[Exercise objective] Go through the data below and return each line containing the word "pConstantPower".

[Revision tracking records]
________________

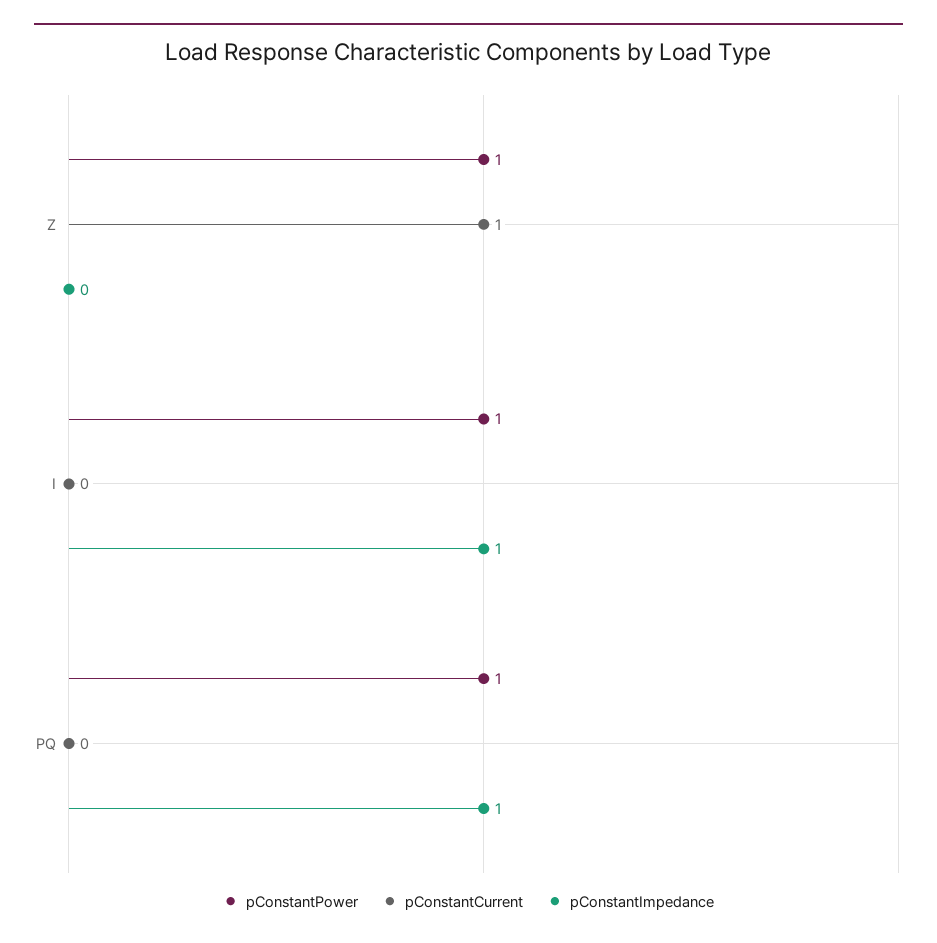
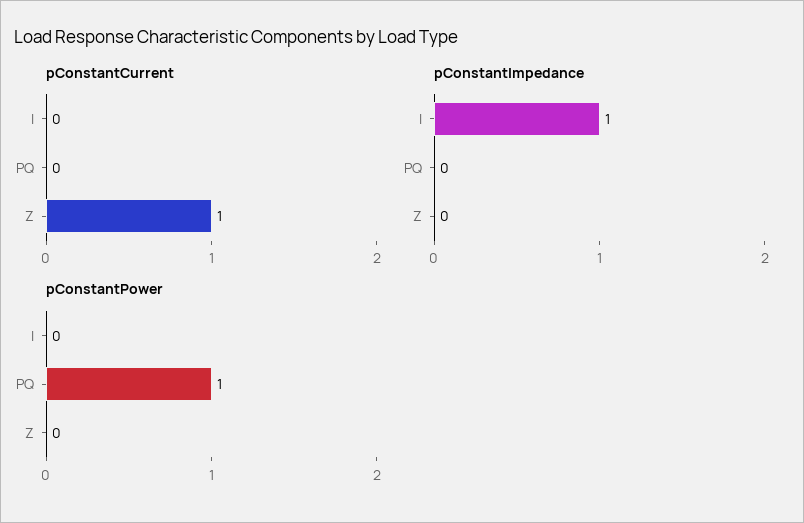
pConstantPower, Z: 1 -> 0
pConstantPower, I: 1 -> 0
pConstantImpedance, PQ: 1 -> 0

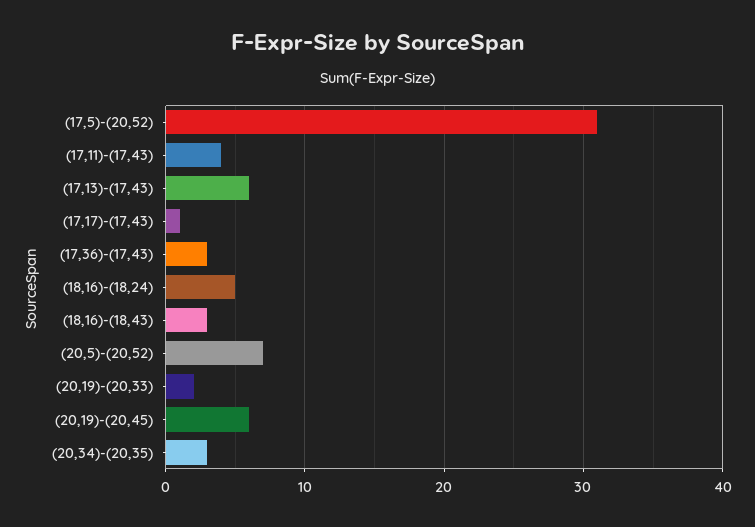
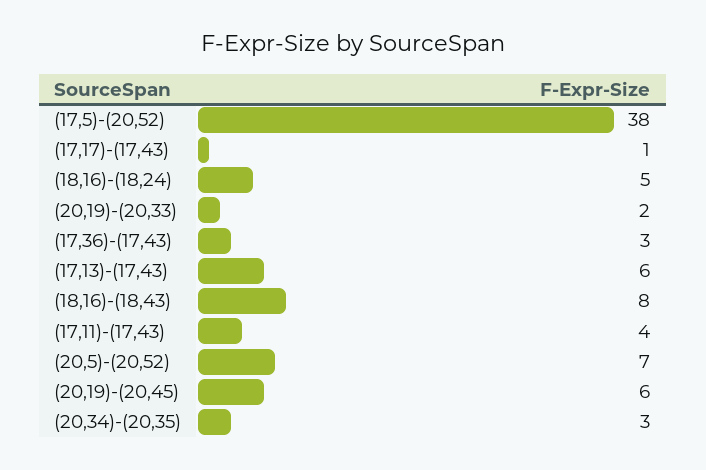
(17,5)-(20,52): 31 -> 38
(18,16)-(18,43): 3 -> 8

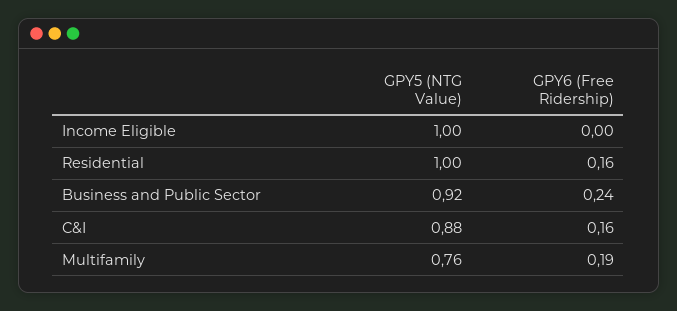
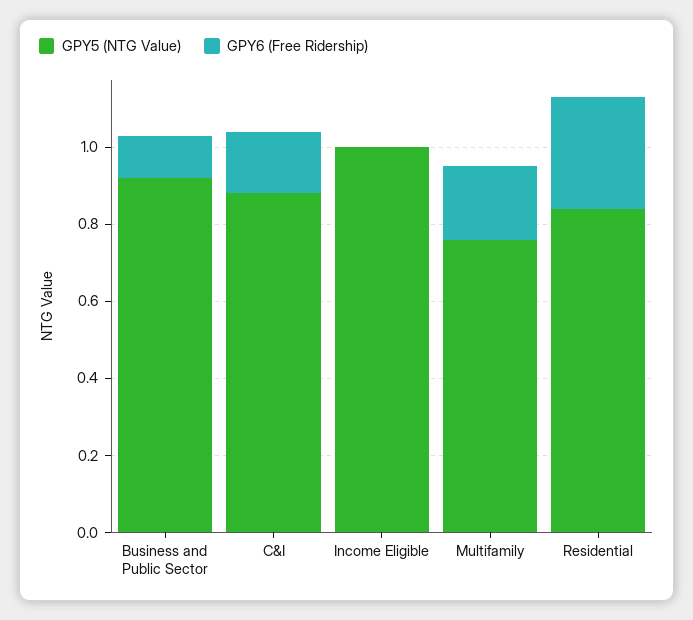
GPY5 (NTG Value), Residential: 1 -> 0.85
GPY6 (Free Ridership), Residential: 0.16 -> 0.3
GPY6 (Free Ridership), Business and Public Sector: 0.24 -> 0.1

________________

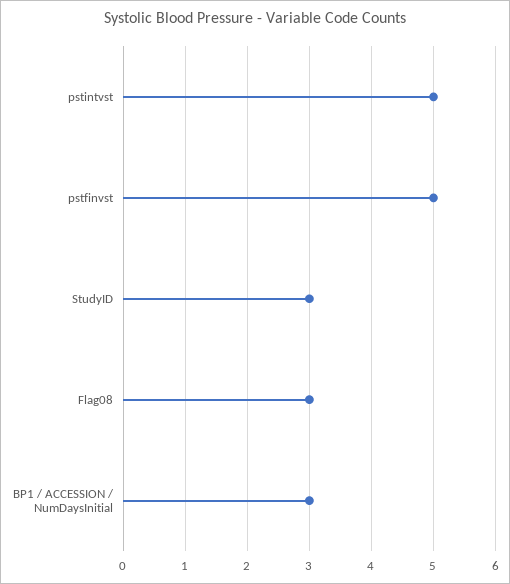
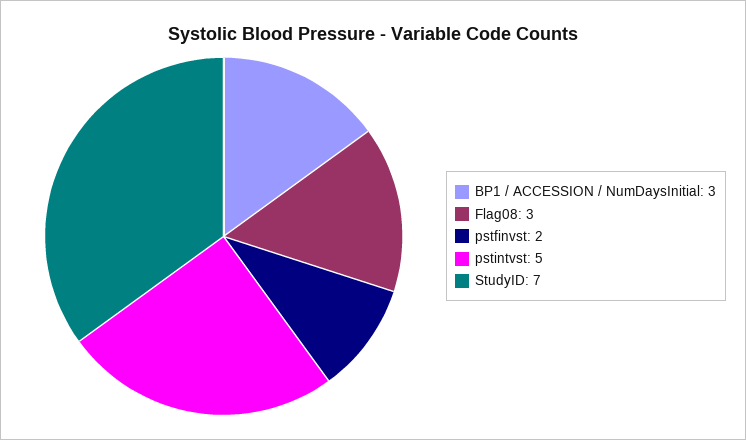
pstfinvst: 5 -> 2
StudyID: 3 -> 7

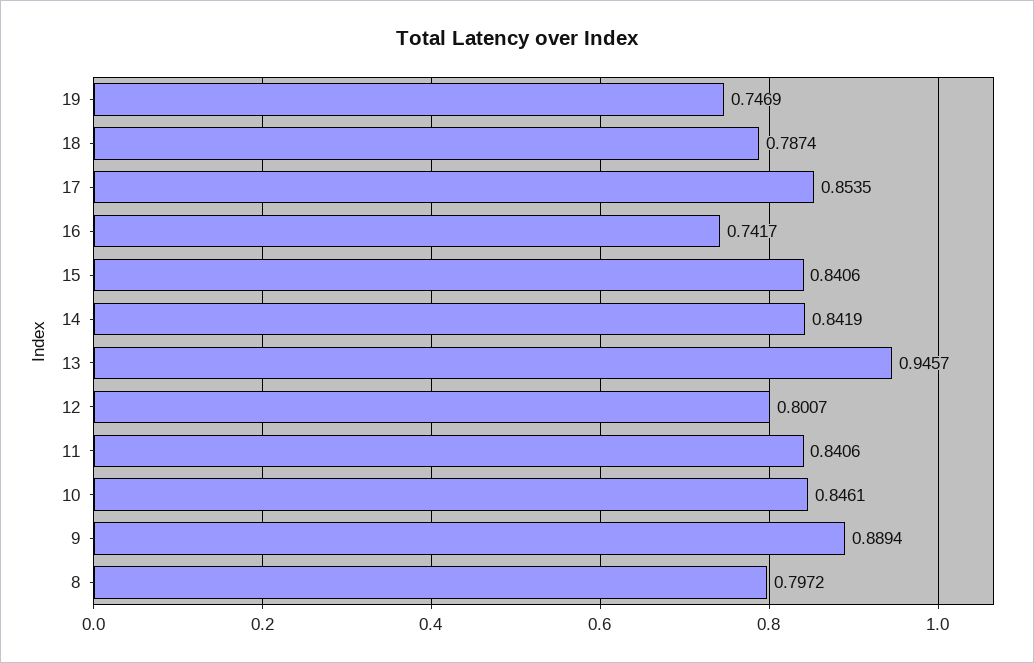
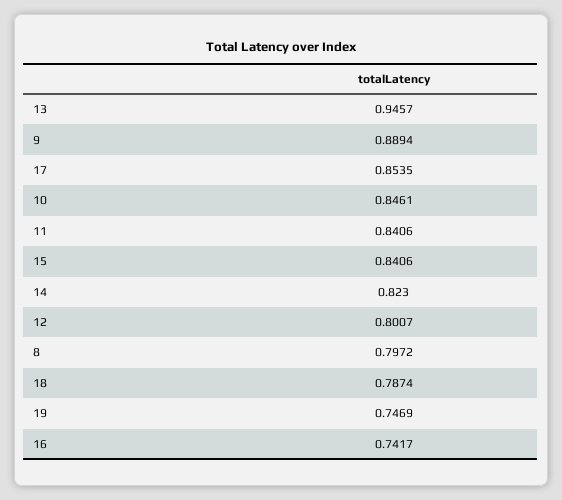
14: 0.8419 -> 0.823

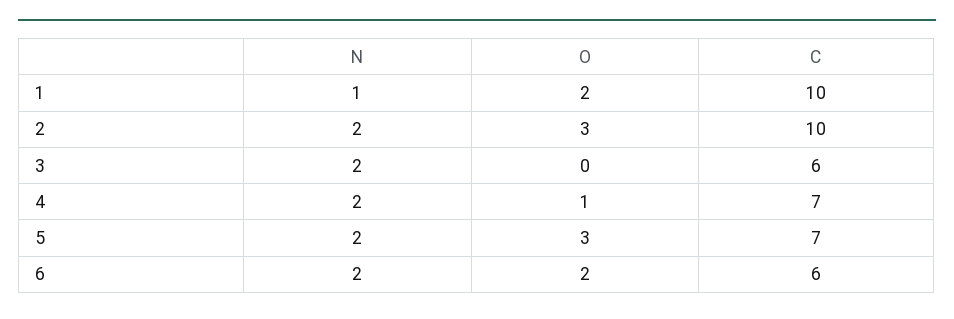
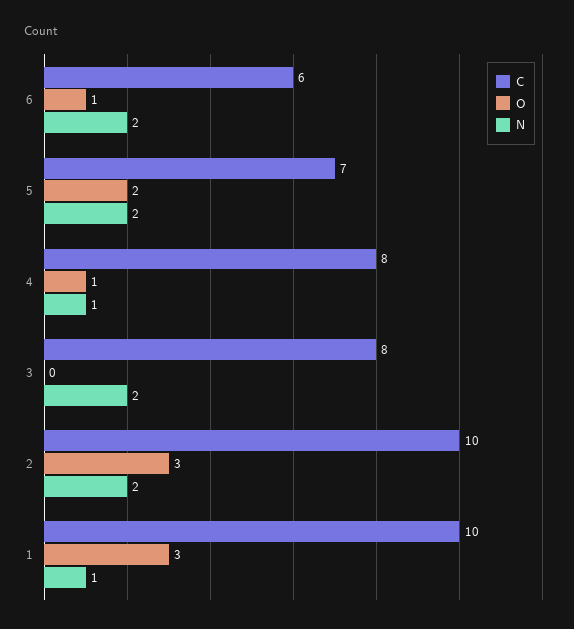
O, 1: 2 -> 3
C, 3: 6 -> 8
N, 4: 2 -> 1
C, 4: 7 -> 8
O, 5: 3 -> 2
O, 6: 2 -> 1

________________

[Task answer]
pConstantPower, Z: 1 -> 0
pConstantPower, I: 1 -> 0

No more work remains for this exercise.